(本文)
= = = =

失われた20年、リーマンショックを経て、日本の景気は一時期に比べれば確実に良くなっていると言える。しかし、2019年に控える消費増税や東京オリンピック後の経済動向などを考えると先行きが明るいと感じられない人も多いだろう。

この先、景気はどうなるのか。どのように自分の生活を守ればいいのか。そんな悩みや不安にひとつの指針を示してくれる一冊が 『乱高下あり! バブルあり! 2026年までの経済予測』(渡辺林治著、集英社刊)だ。

本書は長期的な日本経済の予測を行い、それをどのように資産形成と企業経営に結びつけていくかをテーマにしている。
著者は野村総合研究所とシュローダー投信投資顧問を経て、上場企業20社以上へ国際金融の予測提供、投資顧問、経営財務戦略とIR投資家対策の助言を企業に行っている人物で、国内外の経済状況や機関投資家の動きを熟知しており、経済動向を的確に見抜いてきた実績を持つ。
本書から、マクロ的な視点の経済予測と、2020年代に向けた資産形成のポイントを紹介していこう。

2019年以降、デフレ脱却が現実になる?

著者は2019年以降、20年以上続いたデフレ時代が終わり、インフレ時代が始まると述べている。
その理由は、IMFが発表した世界経済全体の実質GDPの成長率からも見て取れる「世界景気の拡大に伴う需要増大」。過剰な生産設備と在庫の解消を進める「中国の政策による影響」。輸送、製造の要となる「原油価格の上昇」などにあるという。

ただし、これは中長期的に見た場合であり、短期的には景気に影響を与えるイベントも多く、日本の経済や金融市場が乱高下する可能性は高いという。
例えば2019年には消費増税が控えているが、2014年の5%から8%への引き上げ時には一年半ほど消費の低迷が続いたという。また2018年には各国の中央銀行のトップ交代などが続く。また、米中経済摩擦もヒートアップしている。こうしたことは機関投資家を大きく動かす可能性がある。

2020年までは世界情勢や政策によって経済動向は揺れ動くものの、中長期の視点で考えれば景気は落ち着きを取り戻すということを念頭に置いておくと、無用な不安に駆られることもないだろう。

2020年代にバブルが再来する?

2020年の東京五輪後に深刻な不景気が訪れることを懸念する声が多い。しかし、著者はむしろ景気拡大とバブルが2020年代に本格化すると予想している。その理由は次の7つにあるという。

= = = =

(資料一覧)
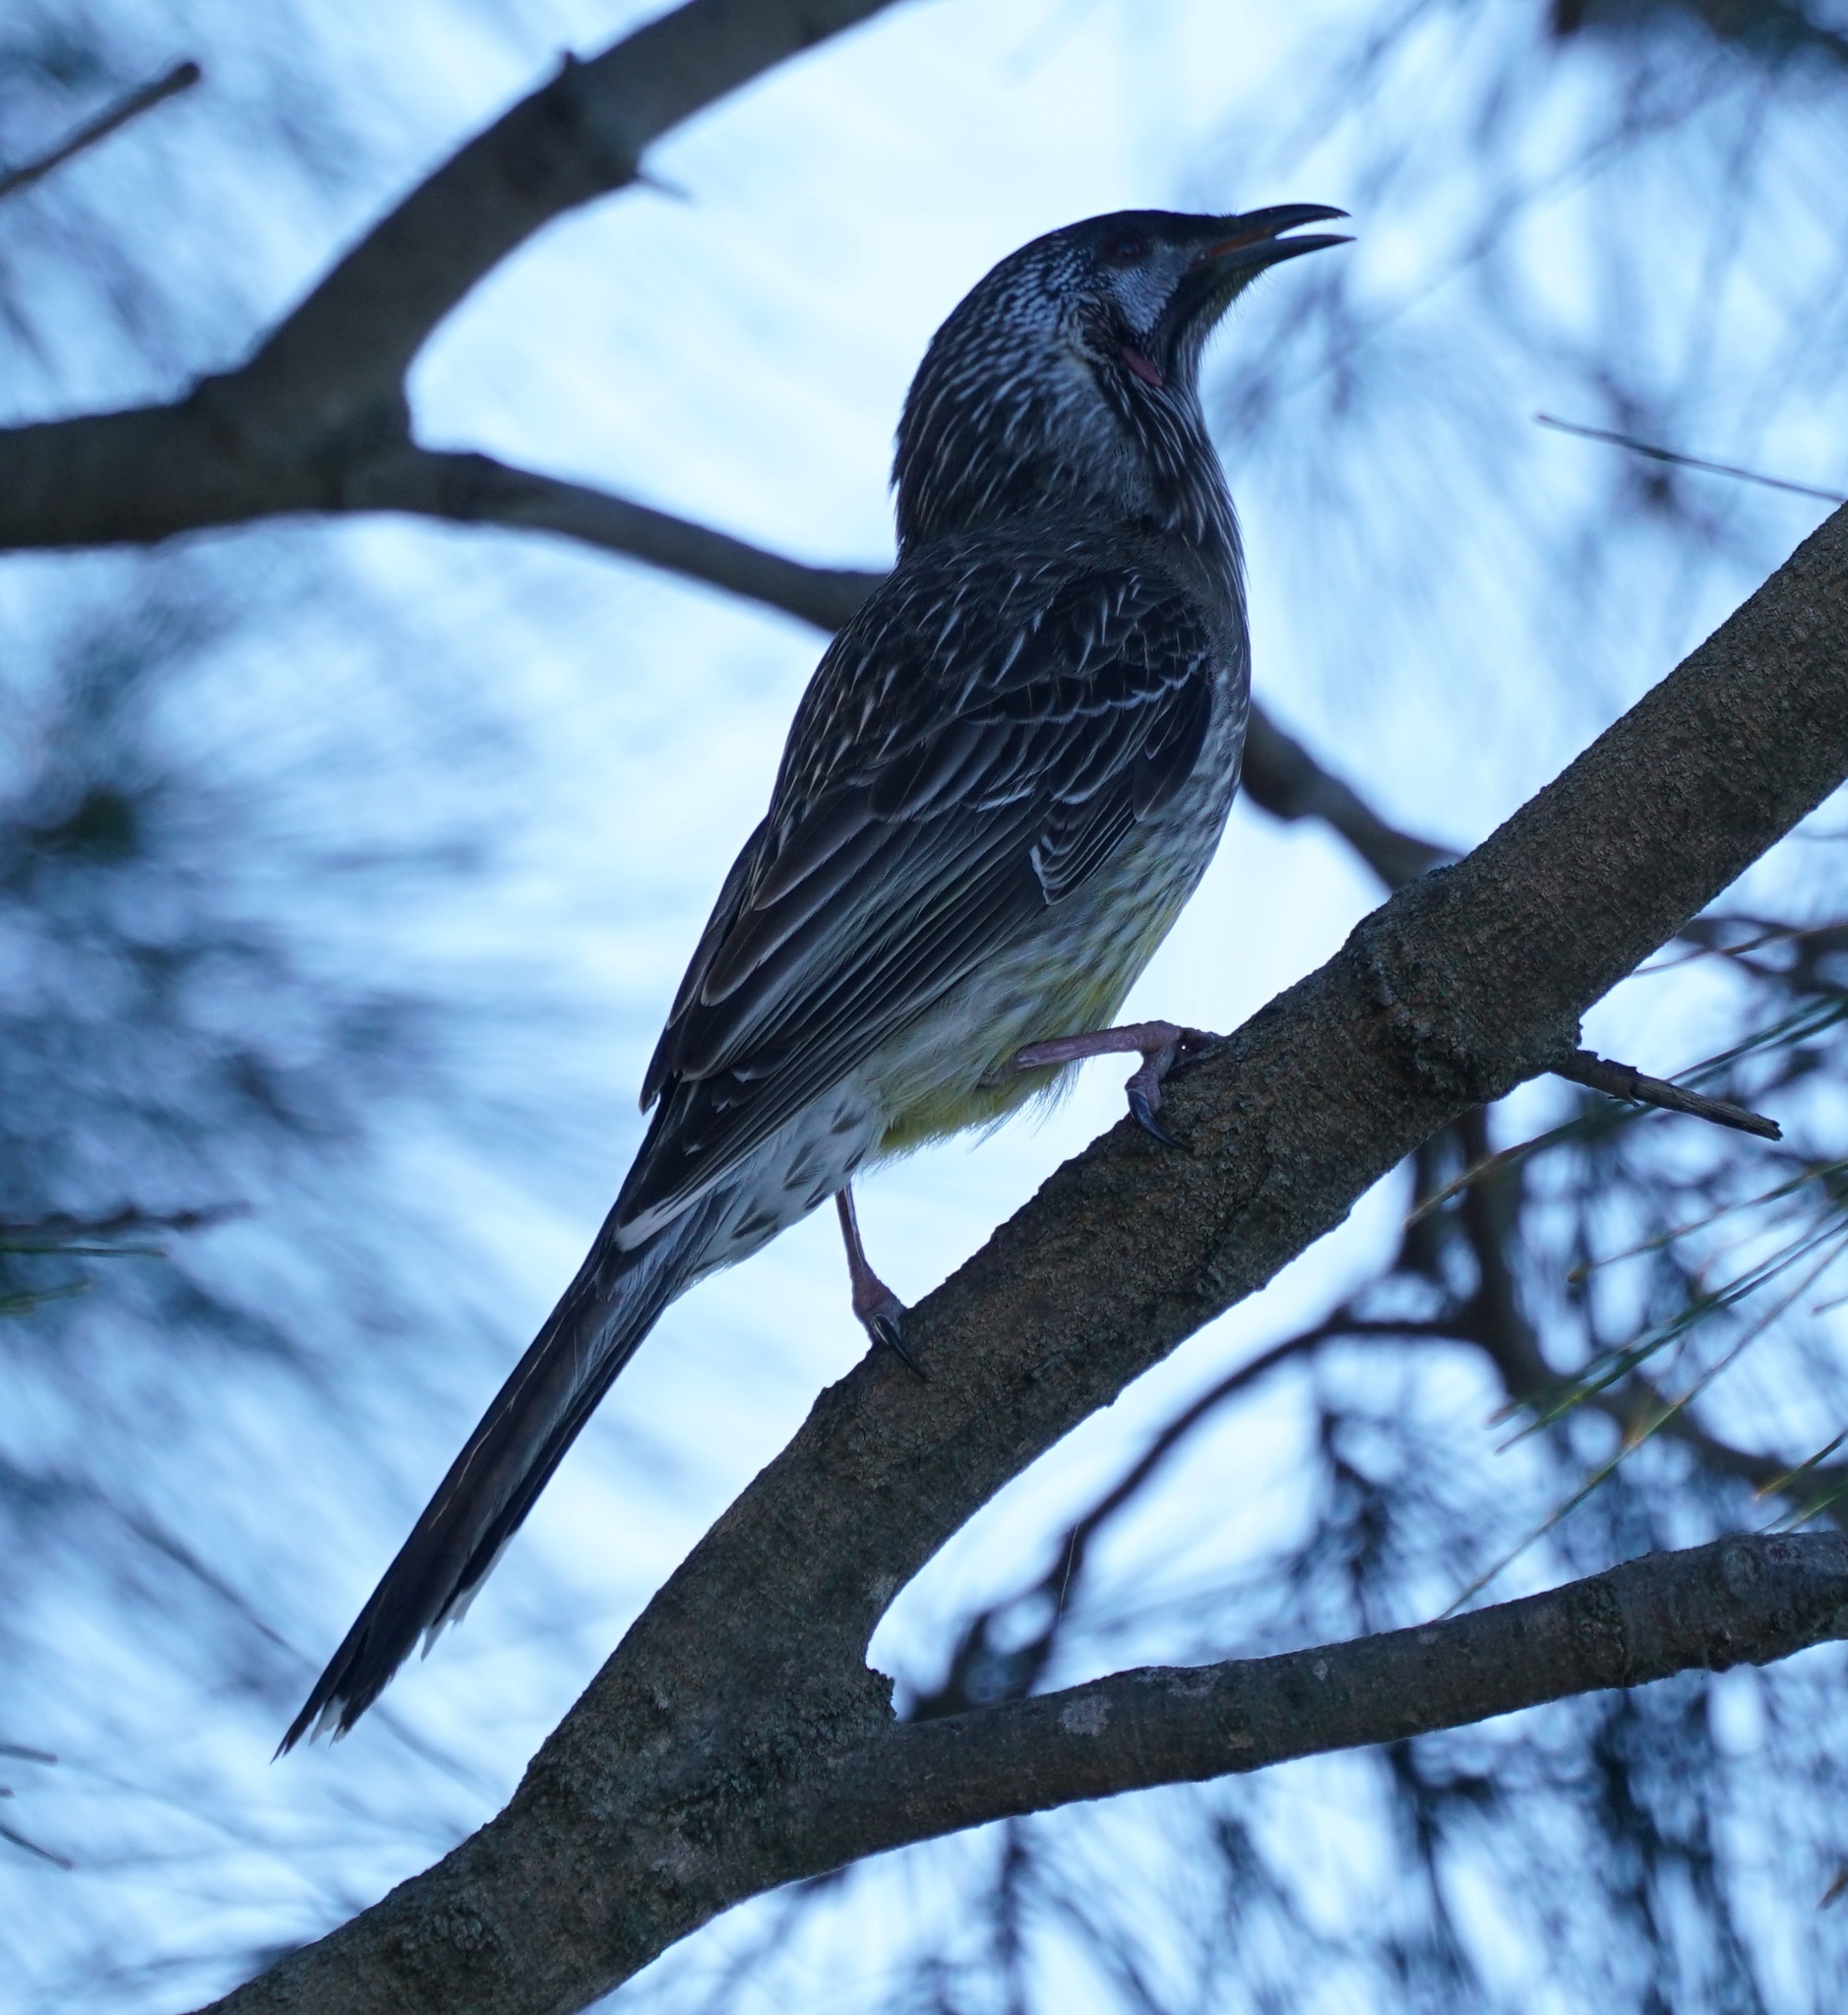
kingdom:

= = = =

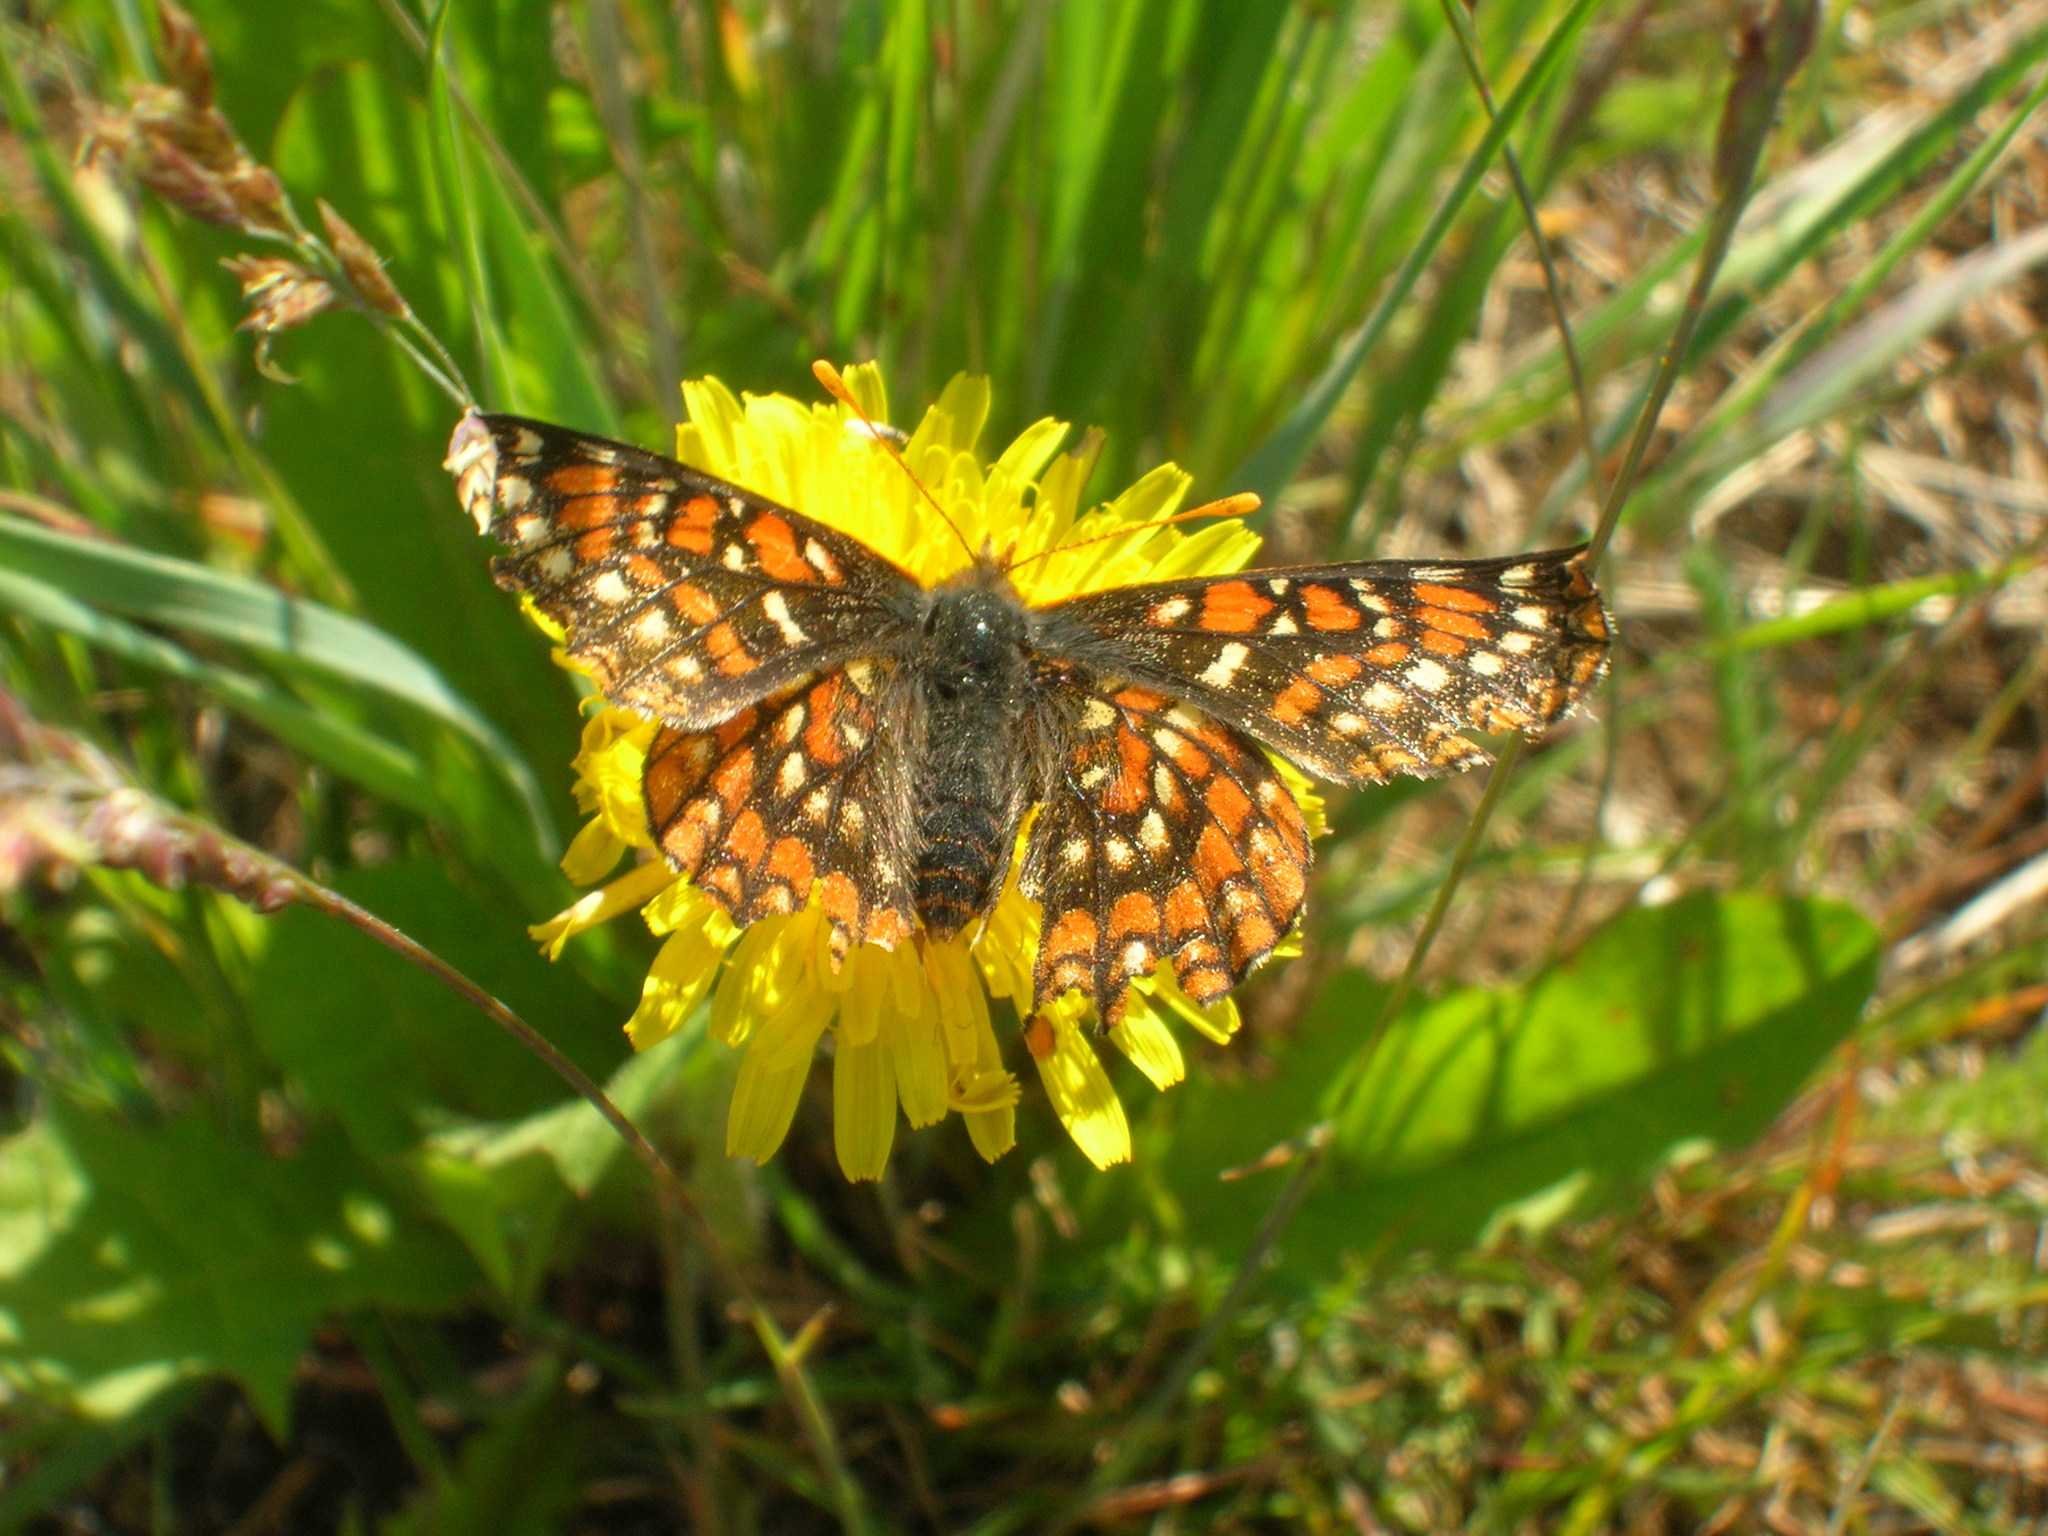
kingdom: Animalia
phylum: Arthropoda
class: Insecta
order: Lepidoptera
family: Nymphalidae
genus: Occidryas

= = = =

(依頼内容) 本文の「例えば2019年には消費増税」から「2020年代にバブルが再来する?」までの部分を、一字も変えずに返すこと。 資料は本文とは別個のものである。

(課題の出力)
例えば2019年には消費増税が控えているが、2014年の5%から8%への引き上げ時には一年半ほど消費の低迷が続いたという。また2018年には各国の中央銀行のトップ交代などが続く。また、米中経済摩擦もヒートアップしている。こうしたことは機関投資家を大きく動かす可能性がある。

2020年までは世界情勢や政策によって経済動向は揺れ動くものの、中長期の視点で考えれば景気は落ち着きを取り戻すということを念頭に置いておくと、無用な不安に駆られることもないだろう。

2020年代にバブルが再来する?